Thin filaments (red) become elongated when nebulin is lost. Titin (blue) and thick filaments (green) are unaffected.

On page 947, McElhinny et al. suggest that nebulin is a molecular ruler for actin filaments in muscle cells.

Muscle physiology depends on the precise alignment, length, and overlap of thin (actin) and thick (myosin) filaments. Capping proteins such as Tmod stop the growing and shrinking of dynamic thin filaments but lack the innate ability to know when to do so. The new results show that the capping proteins know when to act because of nebulin, a giant protein that spans the length of thin filaments.Nebulin's size varies by muscle cell type, and the variation correlates with thin filament length. McElhinny et al. removed nebulin from cultured heart muscle cells by RNAi and found that the actin filaments became unruly. Their pointed ends (which overlap with thick filaments) were no longer decorated by Tmod and thus grew past their normal lengths. Barbed ends were also disorganized in the absence of nebulin.

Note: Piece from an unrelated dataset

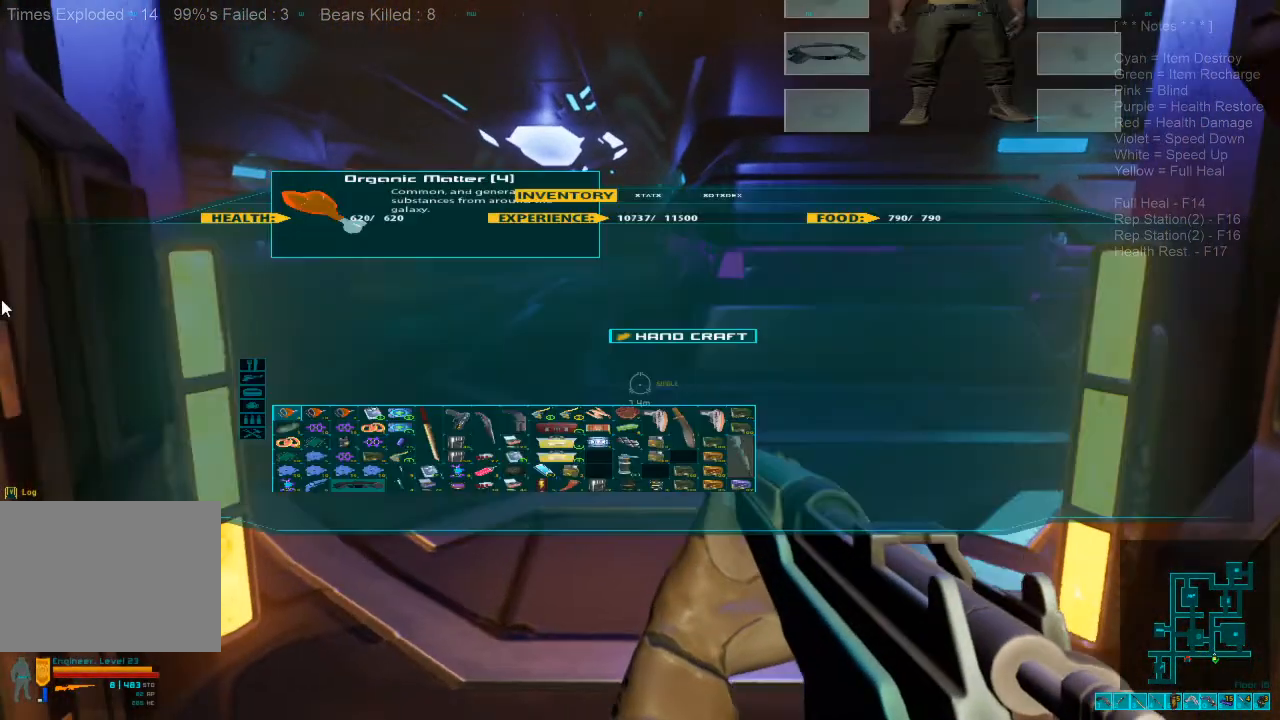
{"keys": [], "mouse": [], "events": []}
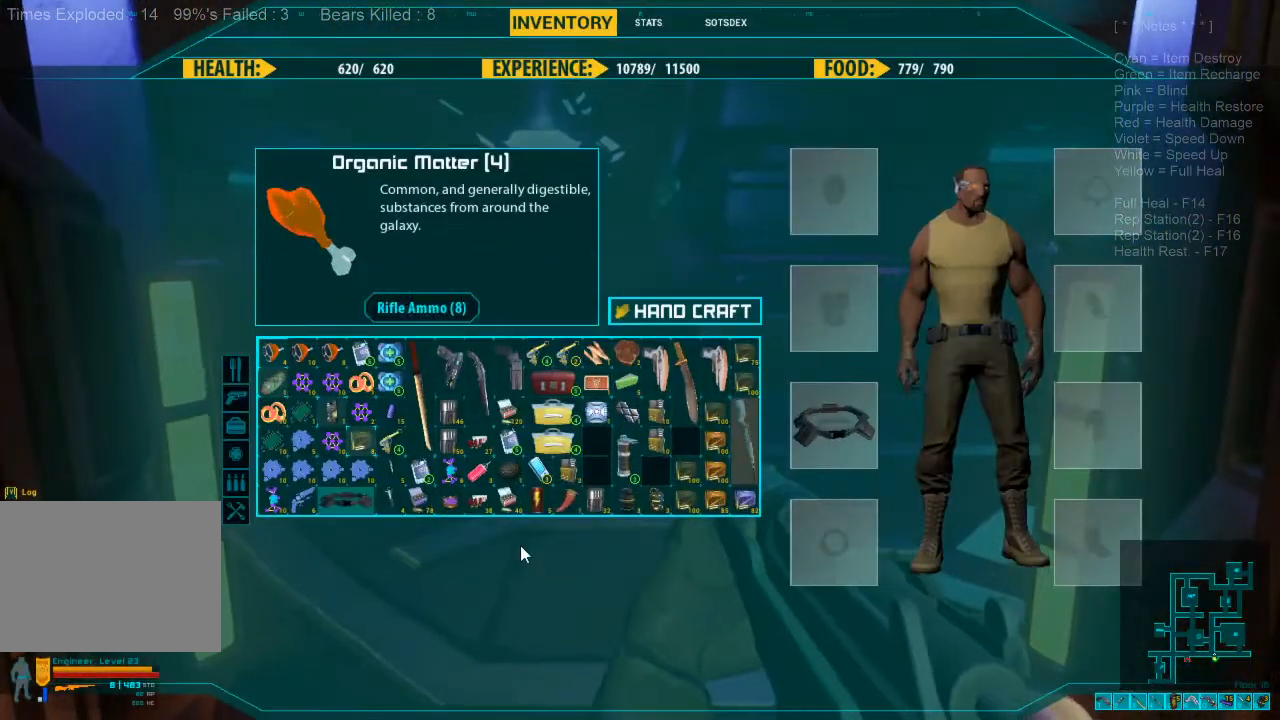
{"keys": [], "mouse": [], "events": []}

As expected, muscle contraction was impaired by the uneven, elongated thin filaments. Muscle development might also depend on thin filament precision, as skeletal myotube maturation was blocked by nebulin RNAi. Alternatively, nebulin might harbor an undiscovered signaling function.

Nebulin was also detected in nonmuscle cells, where it might set the lengths of actin filaments of cilia and microvilli. Some researchers remain skeptical of the ruler theory unless mutant nebulins of various sizes can be shown to dictate filament lengths. Nebulin's large size and modular structure, however, make this a challenging experiment.